Any claim made by or on behalf of a Covered Employee, Participant or Beneficiary (a ‘Claimant’) which arises out of, relates to, or concerns this Plan, the Trust Agreement, or the Trust, including without limitation, any claim for benefits under the Plan, Trust Agreement, or Trust; any claim asserting a breach of, or failure to follow, the Plan or Trust; and any claim asserting a breach of, or failure to follow, any provision of ERISA or the Code, including without limitation claims for breach of fiduciary duty, ERISA § 510 claims, and claims for failure to timely provide notices or information required by ERISA or the Code (collectively, ‘Covered Claims’) shall be resolved exclusively by binding arbitration[.]

(D.I. 13-2, § 14.0l(a)). On January 1, 2019, the Plan adopted “Amendment Number Two to the Plan Document” (“the 2019 Arbitration Provision). The 2019 Arbitration Provision is substantially similar to the 2017 Arbitration Provision and modified the “Covered Claims” language of the 2017 Arbitration Provision as follows (language that was deleted is shown in italics, language that was added is

shown as underlined): Any claim made by or on behalf of a Covered Employee current or former employee, a current or former Participant or current or former Beneficiary or by or on behalf of the Plan, the Trust or under the Trust Agreement (a “Claimant”) which arises out of, relates to, or concerns this Plan, the Trust Agreement, or the Trust, including without limitation, any claim for benefits under the Plan, Trust Agreement or Trust; any claim asserting a breach of, or failure to follow, the terms of the Plan or Trust Agreement or Trust.4

The 2017 and the 2019 Arbitration Provisions also contain a waiver of the Plan participants’ right to bring a representative action (“Class Action Waiver”). The waiver in the 2017 Arbitration Provision states: All Covered Claims must be brought solely in the Claimant’s individual capacity and not in a representative capacity or on a class, collective, or group basis. Each arbitration shall be limited solely to one Claimant’s Covered Claims, and that Claimant may not seek or receive any remedy which has the purpose or effect of providing additional benefits or monetary or other relief to any Covered Employee, Participant or Beneficiary other than the Claimant. (D.I. 13-2, § 14.0l(b)).5

4 Under the 2017 and 2019 Arbitration Provisions, “arbitration proceedings shall be held in Roanoke, Virginia, or at such other place as may be selected by mutual agreement of the parties.”

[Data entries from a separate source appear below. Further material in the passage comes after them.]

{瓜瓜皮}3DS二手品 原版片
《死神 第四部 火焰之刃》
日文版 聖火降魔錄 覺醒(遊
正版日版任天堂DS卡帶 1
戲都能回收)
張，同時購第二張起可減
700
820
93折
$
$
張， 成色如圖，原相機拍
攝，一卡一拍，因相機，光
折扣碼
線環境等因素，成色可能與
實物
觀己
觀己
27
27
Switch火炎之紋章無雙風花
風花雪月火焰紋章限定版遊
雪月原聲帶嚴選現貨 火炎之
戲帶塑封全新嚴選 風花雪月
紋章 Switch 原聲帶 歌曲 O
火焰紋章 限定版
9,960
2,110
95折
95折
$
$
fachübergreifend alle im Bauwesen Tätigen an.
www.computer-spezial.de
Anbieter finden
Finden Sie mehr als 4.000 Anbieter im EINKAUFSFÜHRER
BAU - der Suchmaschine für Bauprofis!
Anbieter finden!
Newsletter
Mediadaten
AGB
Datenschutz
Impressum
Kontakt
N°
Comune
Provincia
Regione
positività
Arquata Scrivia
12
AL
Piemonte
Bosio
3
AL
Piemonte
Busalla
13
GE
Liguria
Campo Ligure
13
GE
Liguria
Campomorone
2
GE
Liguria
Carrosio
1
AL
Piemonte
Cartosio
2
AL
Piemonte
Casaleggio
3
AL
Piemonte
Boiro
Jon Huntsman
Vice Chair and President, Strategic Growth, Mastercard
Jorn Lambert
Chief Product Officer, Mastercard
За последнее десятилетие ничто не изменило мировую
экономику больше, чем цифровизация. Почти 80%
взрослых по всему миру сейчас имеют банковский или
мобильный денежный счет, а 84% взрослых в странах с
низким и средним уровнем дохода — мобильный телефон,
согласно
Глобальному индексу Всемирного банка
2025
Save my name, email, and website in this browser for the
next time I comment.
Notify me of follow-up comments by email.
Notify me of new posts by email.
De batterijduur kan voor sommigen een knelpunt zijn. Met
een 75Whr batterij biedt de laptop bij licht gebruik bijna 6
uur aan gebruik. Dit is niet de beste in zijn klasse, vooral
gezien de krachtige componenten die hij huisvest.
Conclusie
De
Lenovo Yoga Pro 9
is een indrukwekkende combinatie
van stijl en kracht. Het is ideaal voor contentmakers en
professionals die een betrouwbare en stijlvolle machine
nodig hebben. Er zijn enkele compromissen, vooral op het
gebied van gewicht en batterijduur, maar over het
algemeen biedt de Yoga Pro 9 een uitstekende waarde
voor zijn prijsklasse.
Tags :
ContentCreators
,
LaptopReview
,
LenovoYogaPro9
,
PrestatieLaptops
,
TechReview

5 The 2019 Arbitration Provision modified the Class Action Waiver to refer to an “individual or entity” instead of “Covered Employee, Participant, or Beneficiary.” (D.I. 13-3, §14.01(b)). The Class Action Waiver in both Arbitration Provisions also states: “Any dispute or issue as to the applicability or validity of this [section] (the ‘Class Action Waiver’) shall be determined by a court of competent jurisdiction.” (Id.). II. LEGAL STANDARD

A. Standing To bring an ERISA lawsuit a plan participant must meet the standing requirements of the statute as well as those of Article III. See Horvath v. Keystone Health Plan E., Inc., 333 F.3d 450, 455 (3d Cir. 2003) (citing Warth v.